How this skill works

The skill queries the Wayback CDX API with filters (status 200, monthly collapse) to collect available snapshots between specified years. It selects representative snapshots at regular intervals, fetches archived HTML pages, and extracts signals from headers, HTML elements, script/link paths, and common platform patterns.
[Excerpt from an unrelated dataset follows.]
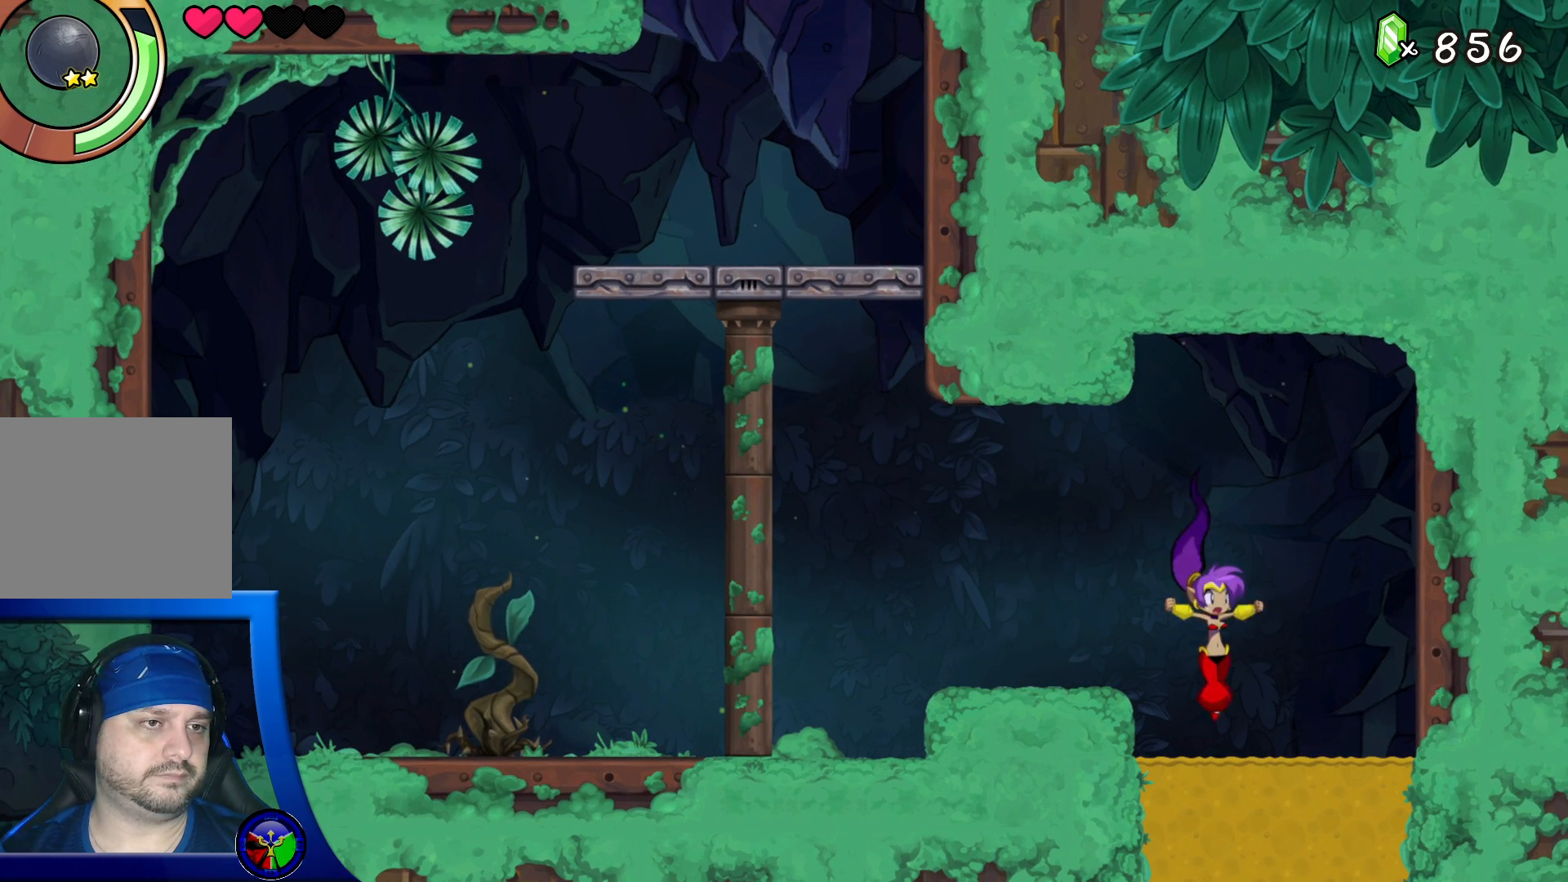
{"buttons": [], "left_stick": "center", "right_stick": "center", "events": [[133, "A", "up"], [300, "left_stick", "center"]]}
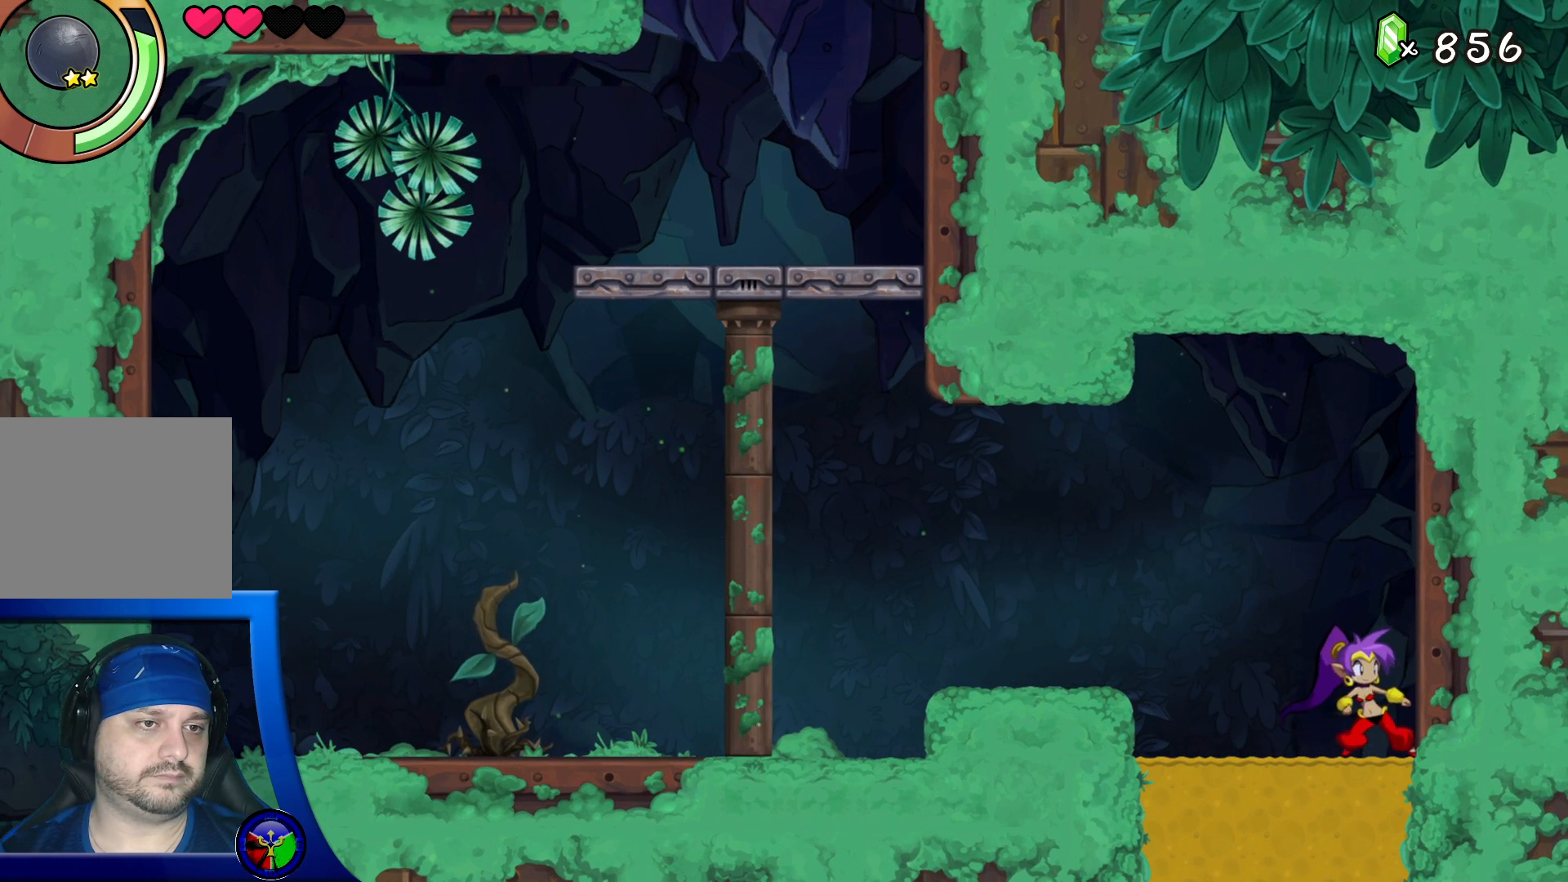
{"buttons": [], "left_stick": "center", "right_stick": "center", "events": []}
Changes are detected by comparing extracted technologies across snapshots and mapping indicator patterns to known migration types.

When to use it

  • Investigating historical platform or CMS migrations for a target domain
  • Validating when a site moved from on-prem to cloud/CDN or changed hosting provider
  • Building timelines for security research, bug bounty reconnaissance, or pentest planning
  • Confirming disappearance or introduction of specific libraries, frameworks, or CDN footprints
  • Correlating technology transitions with known incidents or upgrade windows

Best practices

  • Cache CDX responses and fetched pages to respect rate limits and reduce repeat queries
  • Analyze a blend of recent, 1-3 year, and 5+ year snapshots to capture short- and long-term trends
  • Request archived pages with a clear User-Agent and Accept headers to avoid accidental blocks
  • Treat archive signals as contextual — corroborate findings with live analysis for high-confidence claims
  • Gracefully handle API errors (503, timeouts) with exponential backoff and continue with available data

Example use cases

  • Detecting a migration from WordPress to a React/Next.js stack and estimating when it occurred
  • Finding when a site adopted CloudFront/Cloudflare headers to infer a cloud/CDN migration timeline
  • Tracing removal of jQuery CDN references and appearance of SPA assets to confirm front-end rewrites
  • Producing a technology timeline for a target to prioritize vulnerability checks on legacy components
  • Correlating hosting changes (Heroku → Vercel) with observed configuration or header differences

FAQ

How accurate are migration dates from archived snapshots?

Dates are approximate and tied to snapshot availability; they provide a contextual window (confidence typically 60–85%) rather than exact cutover times.

What rate limits should I respect when using the Wayback APIs?

Keep CDX queries under ~15 requests/minute and archived page fetches under ~10/minute; cache results to avoid repeated requests.